[r6rs-discuss] perhaps i should be formal, but....

From: Thomas Lord <lord>
Date: Wed Mar 14 16:34:00 2007

William D Clinger wrote:
> I am posting this as an individual member of the Scheme
> community. I am not speaking for the R6RS editors.
>
> Thomas Lord wrote:
>
>> Earlier revisions of the standard defined a portable character set,
>> allowing implementations to freely expand beyond that set.
>> In a portable program, if only the portable character set is
>> used, reliably portable behavior obtains.
>>
>
> What's different now is that Unicode has become an
> established standard, and the portability advantages
> of requiring Scheme programs to use Unicode (which
> is more than just a character set) appear far larger
> than any advantages that might still be derived from
> allowing implementations and programs to choose their
> own character sets.
>


Hopefully I'll finish the formal comment in time. Briefly:

"Requiring [portable] Scheme programs to use Unicode [scalar values],"
in any reasonable sense of that phrase, is not at stake here.

"Forbidding implementations from supporting additional
characters," is one part of what is at stake.




>
>> In the R6 draft, the entire set of permitted characters is
>> explicitly enumerated.

STUDY MATERIAL.
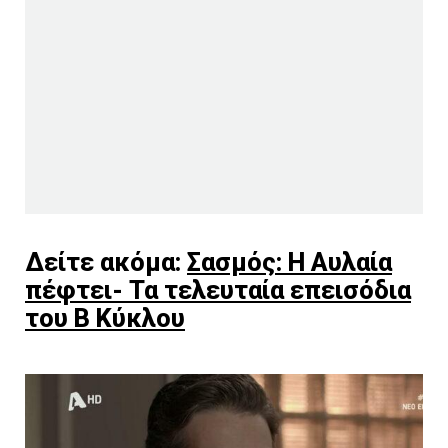
Δείτε ακόμα:
Σασμός: Η Αυλαία
πέφτει- Τα τελευταία επεισόδια
του Β Κύκλου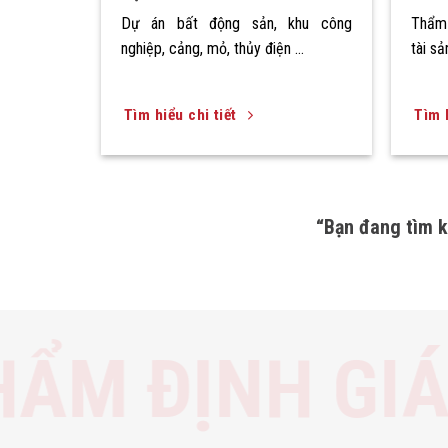
Dự án bất động sản, khu công
Thẩm 
nghiệp, cảng, mỏ, thủy điện …
tài sả
Tìm hiểu chi tiết
Tìm h
“Bạn đang tìm k
THẨM ĐỊN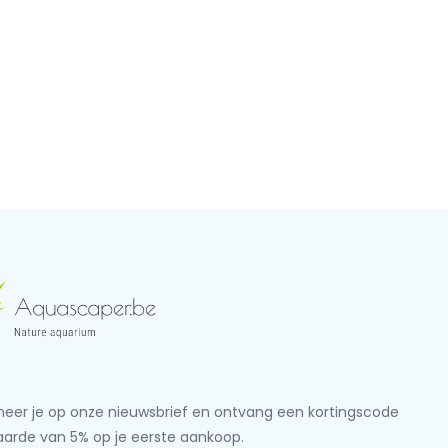
eer je op onze nieuwsbrief en ontvang een kortingscode
aarde van 5% op je eerste aankoop.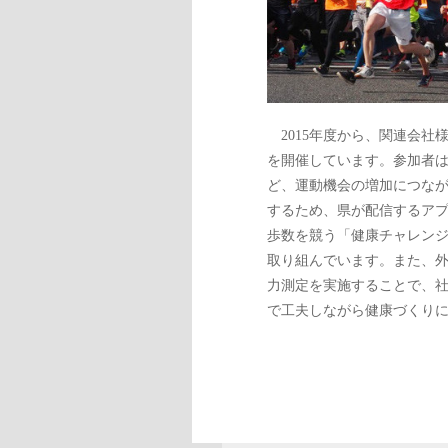
2015年度から、関連会社
を開催しています。参加者
ど、運動機会の増加につなが
するため、県が配信するア
歩数を競う「健康チャレン
取り組んでいます。また、
力測定を実施することで、
で工夫しながら健康づくり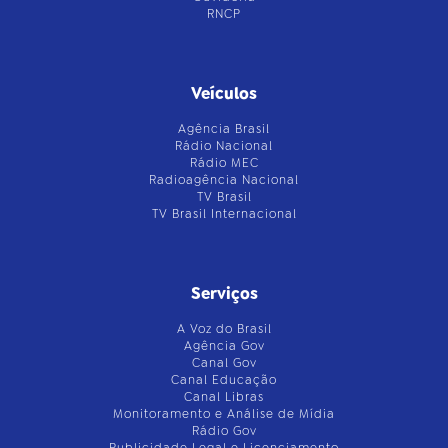
RNCP
Veículos
Agência Brasil
Rádio Nacional
Rádio MEC
Radioagência Nacional
TV Brasil
TV Brasil Internacional
Serviços
A Voz do Brasil
Agência Gov
Canal Gov
Canal Educação
Canal Libras
Monitoramento e Análise de Mídia
Rádio Gov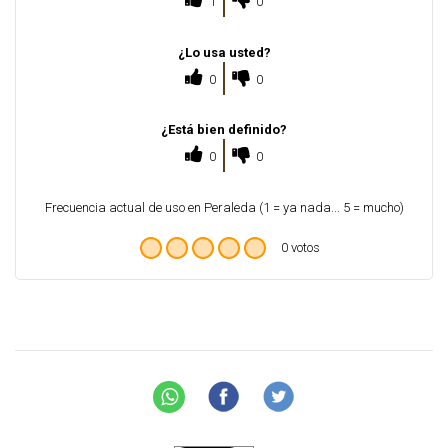
1
0
¿Lo usa usted?
0
0
¿Está bien definido?
0
0
Frecuencia actual de uso en Peraleda (1 = ya nada... 5 = mucho)
0 votos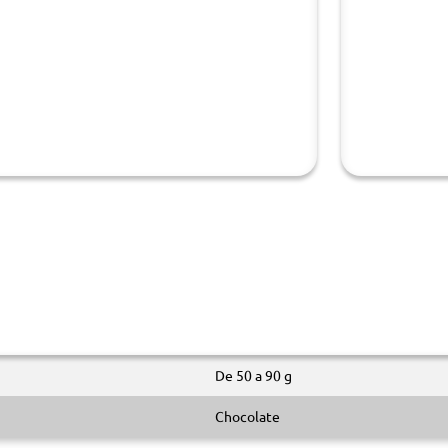
De 50 a 90 g
Chocolate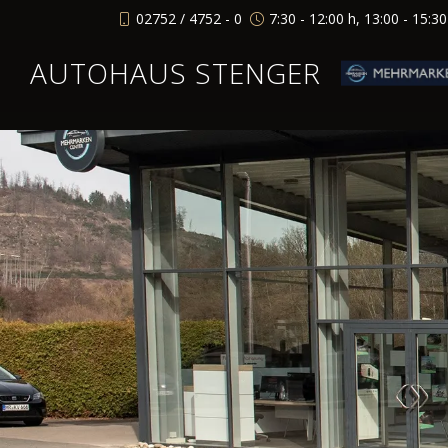
02752 / 4752 - 0
7:30 - 12:00 h, 13:00 - 15:3
AUTOHAUS STENGER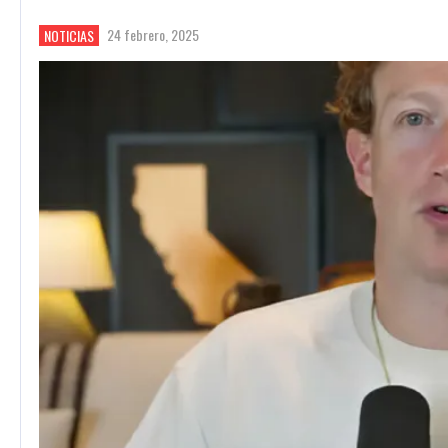
24 febrero, 2025
NOTICIAS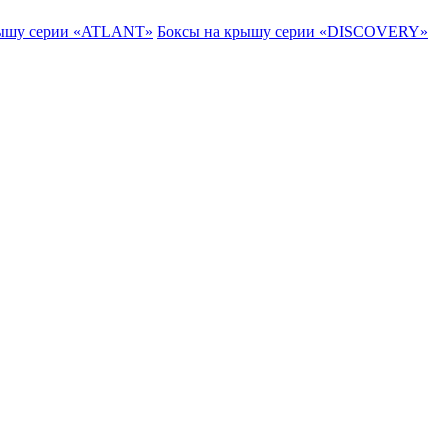
рышу серии «ATLANT»
Боксы на крышу серии «DISCOVERY»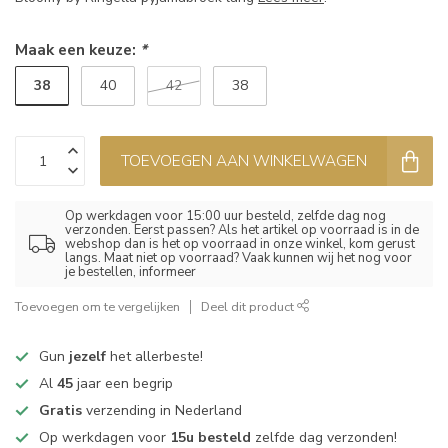
Maak een keuze:
*
38
40
42
38
TOEVOEGEN AAN WINKELWAGEN
Op werkdagen voor 15:00 uur besteld, zelfde dag nog
verzonden. Eerst passen? Als het artikel op voorraad is in de
webshop dan is het op voorraad in onze winkel, kom gerust
langs. Maat niet op voorraad? Vaak kunnen wij het nog voor
je bestellen, informeer
Toevoegen om te vergelijken
Deel dit product
Gun
jezelf
het allerbeste!
Al
45
jaar een begrip
Gratis
verzending in Nederland
Op werkdagen voor
15u besteld
zelfde dag verzonden!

CHECK YOUR UNDERSTANDING.
1. Using the post, write out the passage that begins at the words "From: Thomas Lord" and stops after "the R6RS editors.", replacing "individual" with "private".
2. Answer these questions from the post.
(a) On what date and at what time was the post sent?
(b) According to William D Clinger, what has become an established standard?
(c) What does Thomas Lord name as one part of what is at stake?

REPLIES.
1.
From: Thomas Lord <lord>
Date: Wed Mar 14 16:34:00 2007

William D Clinger wrote:
> I am posting this as an private member of the Scheme
> community. I am not speaking for the R6RS editors.

2.
(a) Wed Mar 14 16:34:00 2007
(b) Unicode
(c) Forbidding implementations from supporting additional characters